Well, you may ask what does that have to do with ISIS and women in the Middle East. Consider ISIS as the small change that is impacting the larger system of how women live their lives in profound and turbulent ways.

Less than 0.001% of the world’s Muslims

The continuous terror of ISIS activities throughout Europe and the Middle East – from Baghdad to Beirut to Paris – has dominated not only world news, but also intimate discussions amongst the majority of Muslims. Although ISIS members do not exceed 0.001% of the entire Muslim population of 1.5 billion people around the world, their loud, aggressive, and very particular claims of what they believe is Islam are prompting a disproportionate and varied reaction.

There are those who are attracted to ISIS ideology and are joining them. The number of young men and women from all over the world who participate are not high in numbers, but their involvement is very alarming nevertheless.

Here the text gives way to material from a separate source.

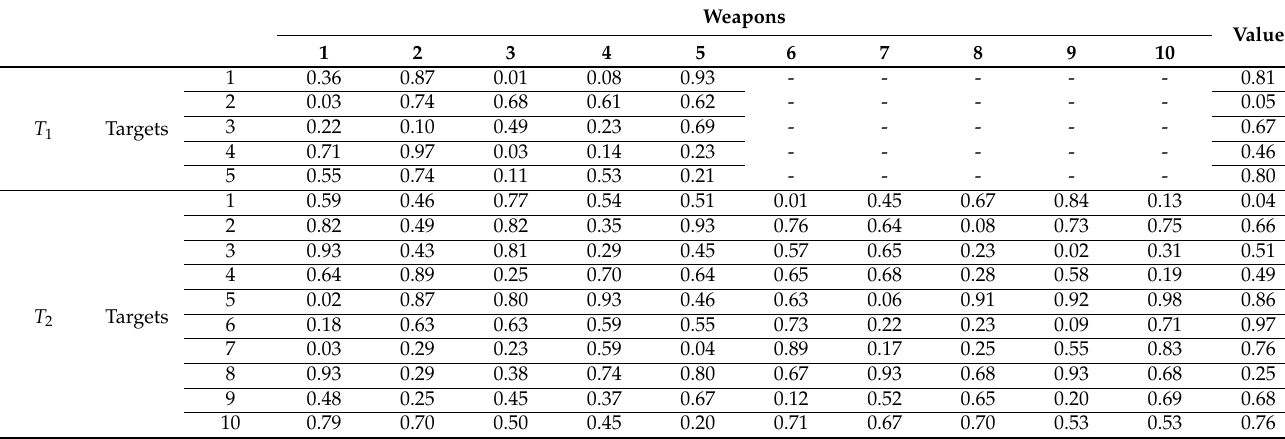
Table A3. Details of the destructive value of every target and the probability of kill for every weapon in the two component tasks of problem 4 in Table 2. Each task is a WTA problem.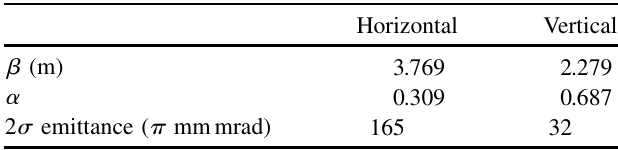
TABLE II. Initial values of beam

Middle Eastern newspapers cover stories on a daily basis of parents reporting the escape of their college students – from those studying engineering to medicine – to ISIS camps, and disowning their parents in the process. This is publicly discussed from Saudi Arabia to Jordan to the Sudan. This trend also includes young Muslims in Sweden, where the recruitment of young people is such a serious risk that there is a hotline to support parents whose children have fled.

A sense of belonging – and $1,000

No one can claim with authority why young people are really drawn to ISIS. One can only guess from what ISIS is providing in terms of clarity of vision – however warped – and roles for men and women alike.

At a time when many Muslims are grappling with their identity, ISIS offers a sense of belonging in a place where “Muslims” who reject all current definitions of national states and current political leadership and systems around the world rule.

In addition, they provide a sense of stability, with jobs that pay $500 to $1000 per month to each male member. For women, this stability is expressed through “sex jihad,” as articulated by ISIS themselves, where women’s role is the explicit sexual service of ISIS members as their wives.

Radical, extremist, patriarchal

What ISIS is doing is introducing a very particular implementation of Islam: radical, extremist, and patriarchal, with sexuality and men’s power over women at the core of it.